-- Records for this exercise --
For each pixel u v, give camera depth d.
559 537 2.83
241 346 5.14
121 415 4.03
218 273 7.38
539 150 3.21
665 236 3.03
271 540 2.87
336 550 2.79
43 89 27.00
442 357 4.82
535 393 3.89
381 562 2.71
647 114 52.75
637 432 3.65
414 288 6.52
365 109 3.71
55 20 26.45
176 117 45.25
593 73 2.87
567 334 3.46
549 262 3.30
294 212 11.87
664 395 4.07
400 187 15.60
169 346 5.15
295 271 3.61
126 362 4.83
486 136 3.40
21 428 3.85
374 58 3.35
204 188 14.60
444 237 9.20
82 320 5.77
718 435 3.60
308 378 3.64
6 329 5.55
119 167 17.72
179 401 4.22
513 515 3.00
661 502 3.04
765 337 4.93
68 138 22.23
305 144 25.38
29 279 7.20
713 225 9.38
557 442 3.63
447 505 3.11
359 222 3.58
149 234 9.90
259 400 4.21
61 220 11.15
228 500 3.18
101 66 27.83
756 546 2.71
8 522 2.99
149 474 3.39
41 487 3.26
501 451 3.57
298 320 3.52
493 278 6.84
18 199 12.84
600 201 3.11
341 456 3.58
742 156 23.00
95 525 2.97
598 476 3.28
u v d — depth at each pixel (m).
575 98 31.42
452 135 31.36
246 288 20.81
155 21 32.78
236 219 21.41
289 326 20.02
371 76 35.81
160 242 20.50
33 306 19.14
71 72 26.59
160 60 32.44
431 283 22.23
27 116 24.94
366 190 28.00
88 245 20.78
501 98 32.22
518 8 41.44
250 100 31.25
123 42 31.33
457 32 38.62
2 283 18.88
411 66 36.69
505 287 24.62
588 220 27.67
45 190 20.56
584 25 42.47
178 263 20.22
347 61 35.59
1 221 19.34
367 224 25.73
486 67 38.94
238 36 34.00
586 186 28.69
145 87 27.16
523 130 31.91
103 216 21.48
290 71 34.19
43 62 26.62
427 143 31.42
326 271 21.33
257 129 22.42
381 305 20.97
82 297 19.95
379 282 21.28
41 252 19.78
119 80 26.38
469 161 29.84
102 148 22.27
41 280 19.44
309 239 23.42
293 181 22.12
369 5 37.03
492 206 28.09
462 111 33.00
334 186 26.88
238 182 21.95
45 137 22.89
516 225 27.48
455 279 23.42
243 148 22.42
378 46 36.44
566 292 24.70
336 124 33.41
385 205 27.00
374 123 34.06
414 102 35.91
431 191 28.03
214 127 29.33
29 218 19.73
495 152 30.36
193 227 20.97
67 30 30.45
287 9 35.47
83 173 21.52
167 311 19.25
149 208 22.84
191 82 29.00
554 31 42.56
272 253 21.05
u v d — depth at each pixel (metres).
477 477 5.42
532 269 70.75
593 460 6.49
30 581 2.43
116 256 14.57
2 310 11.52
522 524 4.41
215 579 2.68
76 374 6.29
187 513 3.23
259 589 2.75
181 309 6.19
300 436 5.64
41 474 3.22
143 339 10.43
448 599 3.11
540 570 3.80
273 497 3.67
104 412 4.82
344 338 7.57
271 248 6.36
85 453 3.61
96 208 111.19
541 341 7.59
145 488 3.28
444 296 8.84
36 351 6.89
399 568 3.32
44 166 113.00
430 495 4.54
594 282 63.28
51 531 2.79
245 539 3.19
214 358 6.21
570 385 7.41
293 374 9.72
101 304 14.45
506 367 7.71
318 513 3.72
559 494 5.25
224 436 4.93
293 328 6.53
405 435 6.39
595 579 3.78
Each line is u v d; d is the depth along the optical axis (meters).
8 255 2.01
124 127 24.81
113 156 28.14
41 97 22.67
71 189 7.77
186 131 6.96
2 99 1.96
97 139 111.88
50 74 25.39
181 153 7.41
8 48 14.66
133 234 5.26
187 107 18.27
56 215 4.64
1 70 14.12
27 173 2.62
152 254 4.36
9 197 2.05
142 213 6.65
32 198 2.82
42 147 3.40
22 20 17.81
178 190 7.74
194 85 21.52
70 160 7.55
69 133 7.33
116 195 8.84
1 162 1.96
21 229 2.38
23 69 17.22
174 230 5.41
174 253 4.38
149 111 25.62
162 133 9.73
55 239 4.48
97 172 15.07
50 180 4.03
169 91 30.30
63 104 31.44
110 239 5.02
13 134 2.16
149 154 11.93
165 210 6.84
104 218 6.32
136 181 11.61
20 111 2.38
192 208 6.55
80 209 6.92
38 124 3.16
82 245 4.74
---
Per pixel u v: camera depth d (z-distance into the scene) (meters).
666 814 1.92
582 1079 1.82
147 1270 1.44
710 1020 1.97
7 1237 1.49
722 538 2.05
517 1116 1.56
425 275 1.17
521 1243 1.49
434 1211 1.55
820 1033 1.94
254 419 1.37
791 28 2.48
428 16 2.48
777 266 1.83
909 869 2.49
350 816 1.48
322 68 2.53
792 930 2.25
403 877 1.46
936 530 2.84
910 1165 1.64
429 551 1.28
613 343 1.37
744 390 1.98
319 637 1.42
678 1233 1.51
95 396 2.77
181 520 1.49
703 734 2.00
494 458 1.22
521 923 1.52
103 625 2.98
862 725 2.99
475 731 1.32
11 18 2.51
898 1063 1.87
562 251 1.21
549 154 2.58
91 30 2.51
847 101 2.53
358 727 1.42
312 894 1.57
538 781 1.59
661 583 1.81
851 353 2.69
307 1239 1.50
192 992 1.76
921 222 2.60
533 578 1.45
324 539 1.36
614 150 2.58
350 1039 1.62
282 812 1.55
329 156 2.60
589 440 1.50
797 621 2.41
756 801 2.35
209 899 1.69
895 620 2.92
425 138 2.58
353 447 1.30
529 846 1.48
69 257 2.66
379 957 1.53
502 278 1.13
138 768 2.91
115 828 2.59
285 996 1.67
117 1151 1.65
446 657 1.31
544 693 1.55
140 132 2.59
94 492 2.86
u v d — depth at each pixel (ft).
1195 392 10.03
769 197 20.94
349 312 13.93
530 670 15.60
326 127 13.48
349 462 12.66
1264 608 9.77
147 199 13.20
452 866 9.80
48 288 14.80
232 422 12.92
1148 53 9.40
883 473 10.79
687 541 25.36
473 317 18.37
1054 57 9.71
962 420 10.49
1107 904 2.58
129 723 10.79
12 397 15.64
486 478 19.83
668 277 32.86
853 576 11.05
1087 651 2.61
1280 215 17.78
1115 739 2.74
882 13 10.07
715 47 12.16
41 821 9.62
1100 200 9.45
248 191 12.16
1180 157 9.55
...
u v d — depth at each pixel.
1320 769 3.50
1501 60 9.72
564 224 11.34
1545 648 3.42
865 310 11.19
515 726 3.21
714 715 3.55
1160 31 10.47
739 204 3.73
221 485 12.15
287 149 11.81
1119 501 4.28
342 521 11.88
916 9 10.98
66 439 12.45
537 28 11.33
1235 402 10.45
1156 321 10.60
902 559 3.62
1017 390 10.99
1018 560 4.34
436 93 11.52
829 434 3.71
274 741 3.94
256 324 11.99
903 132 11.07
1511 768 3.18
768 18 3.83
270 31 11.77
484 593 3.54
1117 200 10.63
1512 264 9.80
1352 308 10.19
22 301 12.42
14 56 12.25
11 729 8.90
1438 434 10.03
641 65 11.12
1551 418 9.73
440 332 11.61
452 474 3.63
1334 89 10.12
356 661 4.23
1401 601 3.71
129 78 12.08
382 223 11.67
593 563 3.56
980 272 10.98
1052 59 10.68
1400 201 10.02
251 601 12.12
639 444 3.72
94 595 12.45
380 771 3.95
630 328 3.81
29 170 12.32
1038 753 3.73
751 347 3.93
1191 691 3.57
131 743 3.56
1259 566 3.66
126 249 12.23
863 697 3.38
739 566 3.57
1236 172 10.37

-- Required work --
Among the entries, copy every line containing the word "meters".

-- Result below --
Each line is u v d; d is the depth along the optical axis (meters).
Per pixel u v: camera depth d (z-distance into the scene) (meters).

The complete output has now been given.